In the MacArthur Park neighborhood of L.A. in 2007, a teenaged gang member under orders fired five shots at a street vendor, in retaliation for the vendor refusing to pay "rent" to the gang. The intended victim was badly wounded by four bullets; the fifth bullet struck and killed a nearby 23-day-old infant. The shooter, Giovanni Macedo, was in turn the victim of a botched murder attempt at the hands of fellow members of his gang, the Columbia Lil Cycos, as punishment for his error. Giovanni eventually testified and helped put many gang members behind bars, receiving a sentence of 51 years for his crimes.
Katz's thorough account details Giovanni's personal and family history; the history of MacArthur Park; the cultural and economic predicament of L.A.'s immigrant street vendors; the background of the Columbia Lil Cycos, the larger 18th Street alliance, and the Mexican Mafia; the lives of Giovanni's victims; and California's law enforcement, judicial, and prison systems. It's a sprawling story, but riveting and propulsive in this telling. The Rent Collectors deftly probes systemic ills. A large population of undocumented immigrant street vendors is squeezed between L.A. enforcement and street gangs: "MacArthur Park strained under the exigencies of that shadow population, a virtually permanent subclass left to invent its own opportunities, to improvise its own survival."
Giovanni's family background leaves him with a shortage of options and a desperate desire to belong to something bigger than himself.

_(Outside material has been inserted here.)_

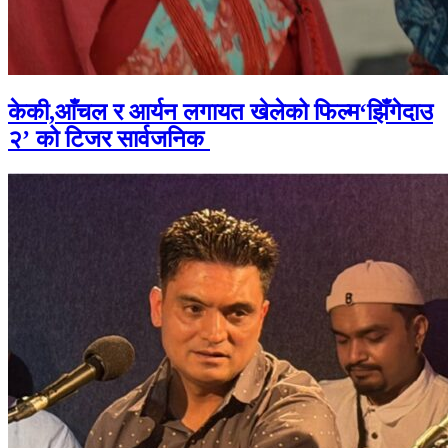
केकी,आँचल र आर्यन लगायत खेलेको फिल्म‘झिँगेदाउ
२’ को टिजर सार्वजनिक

Immigration, legal, and prison systems fail, frustratingly often, to reward behaviors society deems "good" or to address adequately the "bad." Giovanni is the protagonist of this story, drawing near a parole hearing at the time of this book's publication; Katz portrays him with sensitivity and an eye to the complexities that led to his crimes. Giovanni is an imperfect symbol of redemption, but Katz shows that the marginalized teen was at the mercy of inexorable and deeply problematic societal forces. Abstaining from painting heroes or villains, Katz offers instead a plethora of thoughtful, nuanced profiles and a zoomed-out view of immigrant L.A., its street vendors, its gangs, and its intricacies. The result is relentless, multi-faceted, and incisive. --Julia Kastner, librarian and blogger at pagesofjulia
Shelf Talker: Street gangs and street vendors in L.A.'s MacArthur Park, a pair of botched murders, and a number of criminal trials shed light on social ills in this sensitive study.